Das 0:3 gegen Heidenheim war eben nicht nur eine weitere von etlichen Heimniederlagen in den vergangenen elfeinhalb Monaten – genauer gesagt die achte in 16 Spielen, von denen nur vier gewonnen wurden. Es war ein sportlicher Offenbarungseid, der für den weiteren Verlauf das Schlimmste, den direkten Abstieg, befürchten lassen muss. Vom Anpfiff an eine unerklärliche Lethargie oder „Pomadigkeit“, wie es Meggle nannte, keine Torgefährlichkeit im Angriff, dafür eine eklatante Anfälligkeit für Konter und dabei keinerlei Lerneffekt – so präsentierte sich die Mannschaft des FC St. Pauli am Sonnabend. Dazu brach das Team nach dem ersten Gegentor zum wiederholten Mal mental ein – von einem Aufbäumen, das ja gerade im Millerntor-Stadion mit dankbarer Unterstützung begleitet wird, keine Spur.

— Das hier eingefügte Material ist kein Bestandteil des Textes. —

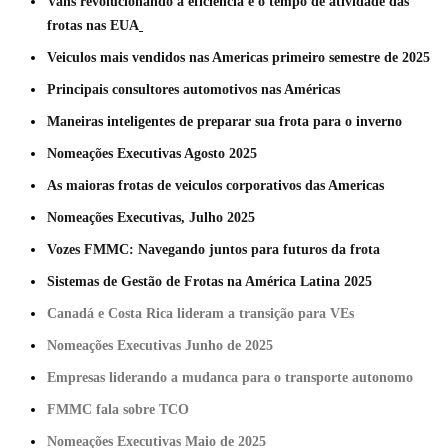
Vans revolucionando a eficiência e o tempo de atividade das
frotas nas EUA
Veiculos mais vendidos nas Americas primeiro semestre de 2025
Principais consultores automotivos nas Américas
Maneiras inteligentes de preparar sua frota para o inverno
Nomeações Executivas Agosto 2025
As maioras frotas de veiculos corporativos das Americas
Nomeações Executivas, Julho 2025
Vozes FMMC: Navegando juntos para futuros da frota
Sistemas de Gestão de Frotas na América Latina 2025
Canadá e Costa Rica lideram a transição para VEs
Nomeações Executivas Junho de 2025
Empresas liderando a mudanca para o transporte autonomo
FMMC fala sobre TCO
Nomeações Executivas Maio de 2025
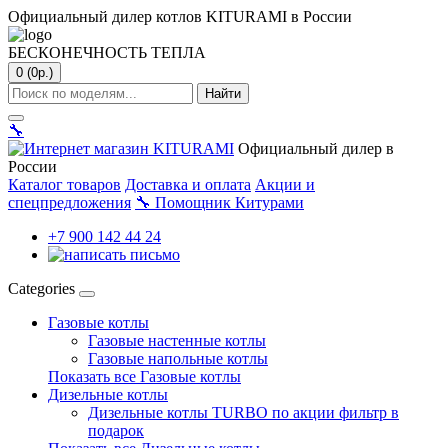
Официальный дилер котлов KITURAMI в России
БЕСКОНЕЧНОСТЬ ТЕПЛА
0 (0р.)
Найти
🔧
Официальный дилер в
России
Каталог товаров
Доставка и оплата
Акции и
спецпредложения
🔧
Помощник Китурами
+7 900 142 44 24
Categories
Газовые котлы
Газовые настенные котлы
Газовые напольные котлы
Показать все Газовые котлы
Дизельные котлы
Дизельные котлы TURBO по акции фильтр в
подарок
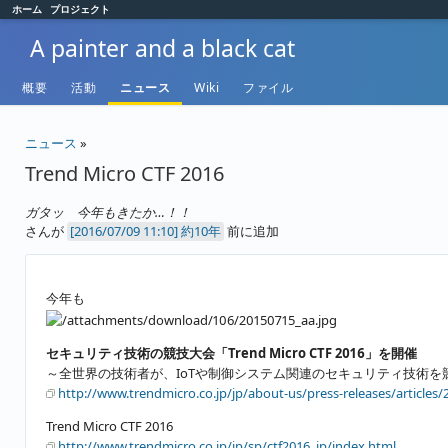
ホーム
プロジェクト
A painter and a black cat
概要
活動
ニュース
Wiki
ファイル
ニュース
»
Trend Micro CTF 2016
ガタッ 今年もきたか…！！
さんが
約10年
前に追加
今年も
セキュリティ技術の競技大会「Trend Micro CTF 2016」を開催
～全世界の技術者が、IoTや制御システム関連のセキュリティ技術を
http://www.trendmicro.co.jp/jp/about-us/press-releases/article
Trend Micro CTF 2016
http://www.trendmicro.co.jp/jp/sp/ctf2016_jp/index.html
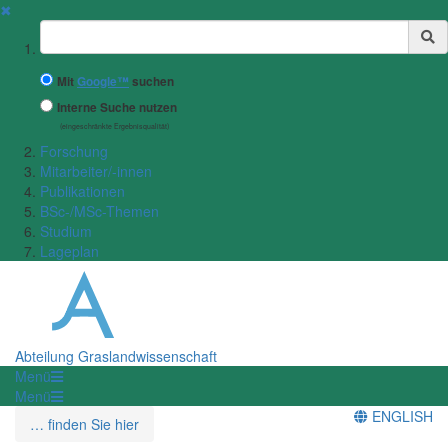
✖
Suchbegriff
Mit
Google™
suchen
Interne Suche nutzen
(eingeschränkte Ergebnisqualität)
Forschung
Mitarbeiter/-innen
Publikationen
BSc-/MSc-Themen
Studium
Lageplan
Abteilung Graslandwissenschaft
Menü
Menü
ENGLISH
… finden Sie hier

„Das war ein schwerer Rückfall für uns. Dabei fordern wir Tugenden ein, die nicht schwer umzusetzen sind“, sagte Trainer Meggle am Sonntag. „Wenn der Gegner den Ball hat, müssten bei uns Blaulicht und Sirenen angehen. Stattdessen geraten wir unnötig in Unterzahl und verhalten uns taktisch anfängerhaft. Und das liegt nicht daran, dass die Spieler zu jung wären.“ Tatsächlich hatte Meggle ausschließlich Akteure in seine Startelf beordert, die eine mehrjährige Erfahrung als Profis in der Zweiten Liga, teilweise sogar in der Ersten Liga aufweisen.

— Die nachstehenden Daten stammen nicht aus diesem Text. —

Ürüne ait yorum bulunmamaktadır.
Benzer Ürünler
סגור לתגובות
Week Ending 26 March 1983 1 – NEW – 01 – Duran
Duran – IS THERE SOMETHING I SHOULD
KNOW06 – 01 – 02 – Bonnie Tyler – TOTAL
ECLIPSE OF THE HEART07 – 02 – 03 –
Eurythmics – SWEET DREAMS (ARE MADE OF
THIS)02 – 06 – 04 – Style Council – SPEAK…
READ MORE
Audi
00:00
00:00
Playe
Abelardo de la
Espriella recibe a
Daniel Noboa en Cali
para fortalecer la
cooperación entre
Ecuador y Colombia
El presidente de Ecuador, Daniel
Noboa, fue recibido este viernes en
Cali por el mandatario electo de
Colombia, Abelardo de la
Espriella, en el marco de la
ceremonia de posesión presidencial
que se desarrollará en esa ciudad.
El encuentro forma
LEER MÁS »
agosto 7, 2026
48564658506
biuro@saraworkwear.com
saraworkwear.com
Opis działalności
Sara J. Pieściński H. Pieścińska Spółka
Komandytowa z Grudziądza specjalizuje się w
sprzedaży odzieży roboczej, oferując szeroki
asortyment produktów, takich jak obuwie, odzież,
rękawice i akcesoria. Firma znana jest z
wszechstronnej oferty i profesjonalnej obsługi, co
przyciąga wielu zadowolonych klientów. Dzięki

Auffällig ist dabei, dass das St.-Pauli- Team Ende September und Anfang Oktober, als Meggle wegen etlicher Verletzungen eine Art Notelf aufstellen musste, mit sieben Punkten aus drei Spielen eine kurze Erfolgsserie an den Tag legte. Dabei legten die Spieler, die Meggle hier ins Rennen schickte, genau die Tugenden an den Tag, die jetzt wieder so schmerzlich vermisst werden. Dies wiederum ist umso unverständlicher, weil jetzt die interne Konkurrenzsituation erheblich größer ist als in der kurzen Phase des Erfolges.

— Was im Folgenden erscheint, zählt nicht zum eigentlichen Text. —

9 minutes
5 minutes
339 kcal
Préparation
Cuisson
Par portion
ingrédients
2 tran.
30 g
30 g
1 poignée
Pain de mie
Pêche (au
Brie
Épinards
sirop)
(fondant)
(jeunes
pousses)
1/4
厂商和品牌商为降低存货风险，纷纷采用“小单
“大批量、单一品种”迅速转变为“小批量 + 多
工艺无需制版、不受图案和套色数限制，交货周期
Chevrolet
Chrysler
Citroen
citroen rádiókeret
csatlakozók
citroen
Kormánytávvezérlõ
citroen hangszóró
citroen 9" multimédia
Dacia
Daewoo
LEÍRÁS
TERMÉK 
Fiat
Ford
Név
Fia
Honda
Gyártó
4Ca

„Es kommt jetzt alles auf den Prüfstand, jedes Steinchen wird jetzt umgedreht. Wir werden in den kommenden zwei Wochen bis zum Auswärtsspiel in Leipzig genau hinsehen, wer die nötigen Tugenden einbringt, wer Herz und Leidenschaft zeigt. Es geht jetzt nicht mehr darum, ob jemand jung oder alt ist, arriviert ist oder nicht“, sagte Meggle weiter. Dies kann auch schon als dezenter Hinweis darauf gewertet werden, dass der 20 Jahre alte Andrej Startsev, den Meggle in der Phase der Personalnot aus der U23-Mannschaft geholt, zuletzt aber auf die Ersatzbank gesetzt hatte, aufgrund seiner unbestrittenen kämpferischen Qualitäten wieder in die Startelf rücken könnte.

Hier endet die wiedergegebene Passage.